ASSIGNMENT: Your output should be the lines of the entries below, exactly, from the first one through the line that holds "och testa den.".
*** Opening EXERCISE INPUT ***
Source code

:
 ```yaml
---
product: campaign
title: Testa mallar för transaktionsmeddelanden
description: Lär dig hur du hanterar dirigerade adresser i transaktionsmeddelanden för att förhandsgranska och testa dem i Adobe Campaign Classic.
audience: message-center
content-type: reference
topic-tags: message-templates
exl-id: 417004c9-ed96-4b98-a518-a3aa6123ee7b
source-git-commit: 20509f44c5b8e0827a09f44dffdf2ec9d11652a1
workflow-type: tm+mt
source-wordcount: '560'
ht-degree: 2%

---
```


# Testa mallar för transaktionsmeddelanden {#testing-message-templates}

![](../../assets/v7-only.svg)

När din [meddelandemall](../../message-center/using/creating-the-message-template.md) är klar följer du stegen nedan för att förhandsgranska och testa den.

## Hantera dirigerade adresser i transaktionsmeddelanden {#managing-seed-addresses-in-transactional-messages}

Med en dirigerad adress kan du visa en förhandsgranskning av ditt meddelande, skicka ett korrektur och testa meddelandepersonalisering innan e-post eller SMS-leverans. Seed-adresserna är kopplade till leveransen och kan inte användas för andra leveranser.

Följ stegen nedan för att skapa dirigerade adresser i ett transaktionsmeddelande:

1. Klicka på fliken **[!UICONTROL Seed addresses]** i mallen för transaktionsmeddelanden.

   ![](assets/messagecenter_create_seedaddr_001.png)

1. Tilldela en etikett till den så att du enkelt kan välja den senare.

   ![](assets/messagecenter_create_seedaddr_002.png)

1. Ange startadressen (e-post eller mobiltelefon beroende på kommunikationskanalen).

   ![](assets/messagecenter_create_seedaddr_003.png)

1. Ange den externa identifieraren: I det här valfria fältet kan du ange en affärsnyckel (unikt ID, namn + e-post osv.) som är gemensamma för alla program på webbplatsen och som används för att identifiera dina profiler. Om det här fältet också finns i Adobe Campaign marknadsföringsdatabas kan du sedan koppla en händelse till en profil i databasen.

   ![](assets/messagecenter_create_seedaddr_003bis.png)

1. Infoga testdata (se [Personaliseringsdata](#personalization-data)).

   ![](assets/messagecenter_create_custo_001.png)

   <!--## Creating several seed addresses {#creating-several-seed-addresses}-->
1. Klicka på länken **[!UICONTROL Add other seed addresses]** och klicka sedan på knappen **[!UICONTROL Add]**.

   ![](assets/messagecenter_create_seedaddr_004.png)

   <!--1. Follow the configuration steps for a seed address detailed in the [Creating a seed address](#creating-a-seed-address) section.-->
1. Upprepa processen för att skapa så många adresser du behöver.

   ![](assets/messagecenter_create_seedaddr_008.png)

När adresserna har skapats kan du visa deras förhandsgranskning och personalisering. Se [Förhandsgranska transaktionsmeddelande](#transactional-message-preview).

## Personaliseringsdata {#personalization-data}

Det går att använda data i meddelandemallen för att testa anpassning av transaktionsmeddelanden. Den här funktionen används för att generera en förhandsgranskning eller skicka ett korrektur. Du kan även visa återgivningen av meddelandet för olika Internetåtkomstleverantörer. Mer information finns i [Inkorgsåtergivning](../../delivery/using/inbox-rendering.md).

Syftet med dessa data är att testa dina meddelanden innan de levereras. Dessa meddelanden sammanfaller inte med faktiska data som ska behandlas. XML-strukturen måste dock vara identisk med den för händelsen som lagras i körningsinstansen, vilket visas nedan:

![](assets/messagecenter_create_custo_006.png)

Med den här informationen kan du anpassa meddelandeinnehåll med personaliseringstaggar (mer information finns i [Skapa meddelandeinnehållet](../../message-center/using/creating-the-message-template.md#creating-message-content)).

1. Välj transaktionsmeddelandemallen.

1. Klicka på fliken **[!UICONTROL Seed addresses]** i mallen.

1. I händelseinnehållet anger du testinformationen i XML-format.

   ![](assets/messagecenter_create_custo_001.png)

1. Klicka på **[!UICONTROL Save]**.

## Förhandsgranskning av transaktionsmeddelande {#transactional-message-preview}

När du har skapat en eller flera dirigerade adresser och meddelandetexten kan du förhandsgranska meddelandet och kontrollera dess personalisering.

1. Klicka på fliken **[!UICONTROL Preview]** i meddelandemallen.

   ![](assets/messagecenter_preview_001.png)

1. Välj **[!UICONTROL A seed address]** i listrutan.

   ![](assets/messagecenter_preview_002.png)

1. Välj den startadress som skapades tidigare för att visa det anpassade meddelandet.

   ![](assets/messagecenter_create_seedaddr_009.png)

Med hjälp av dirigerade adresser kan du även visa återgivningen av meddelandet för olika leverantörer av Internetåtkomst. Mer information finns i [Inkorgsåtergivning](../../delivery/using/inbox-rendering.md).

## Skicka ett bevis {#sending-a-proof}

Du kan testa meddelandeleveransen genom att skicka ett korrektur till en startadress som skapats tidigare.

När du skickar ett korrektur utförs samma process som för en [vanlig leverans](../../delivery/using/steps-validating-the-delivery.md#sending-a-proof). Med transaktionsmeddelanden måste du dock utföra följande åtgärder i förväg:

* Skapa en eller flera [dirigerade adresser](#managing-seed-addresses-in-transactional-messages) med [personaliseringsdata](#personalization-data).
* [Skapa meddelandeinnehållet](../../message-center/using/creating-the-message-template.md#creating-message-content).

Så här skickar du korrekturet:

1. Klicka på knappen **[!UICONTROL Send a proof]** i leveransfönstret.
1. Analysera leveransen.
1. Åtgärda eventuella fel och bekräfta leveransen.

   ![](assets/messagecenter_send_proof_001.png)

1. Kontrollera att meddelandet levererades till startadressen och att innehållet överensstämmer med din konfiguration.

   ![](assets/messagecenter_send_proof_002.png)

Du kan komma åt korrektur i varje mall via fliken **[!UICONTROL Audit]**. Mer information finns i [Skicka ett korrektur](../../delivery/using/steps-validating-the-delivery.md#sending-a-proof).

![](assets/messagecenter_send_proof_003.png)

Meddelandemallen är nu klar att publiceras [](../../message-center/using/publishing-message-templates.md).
*** Closing EXERCISE INPUT ***
ANSWER AREA:
Source code

:
 ```yaml
---
product: campaign
title: Testa mallar för transaktionsmeddelanden
description: Lär dig hur du hanterar dirigerade adresser i transaktionsmeddelanden för att förhandsgranska och testa dem i Adobe Campaign Classic.
audience: message-center
content-type: reference
topic-tags: message-templates
exl-id: 417004c9-ed96-4b98-a518-a3aa6123ee7b
source-git-commit: 20509f44c5b8e0827a09f44dffdf2ec9d11652a1
workflow-type: tm+mt
source-wordcount: '560'
ht-degree: 2%

---
```


# Testa mallar för transaktionsmeddelanden {#testing-message-templates}

![](../../assets/v7-only.svg)

När din [meddelandemall](../../message-center/using/creating-the-message-template.md) är klar följer du stegen nedan för att förhandsgranska och testa den.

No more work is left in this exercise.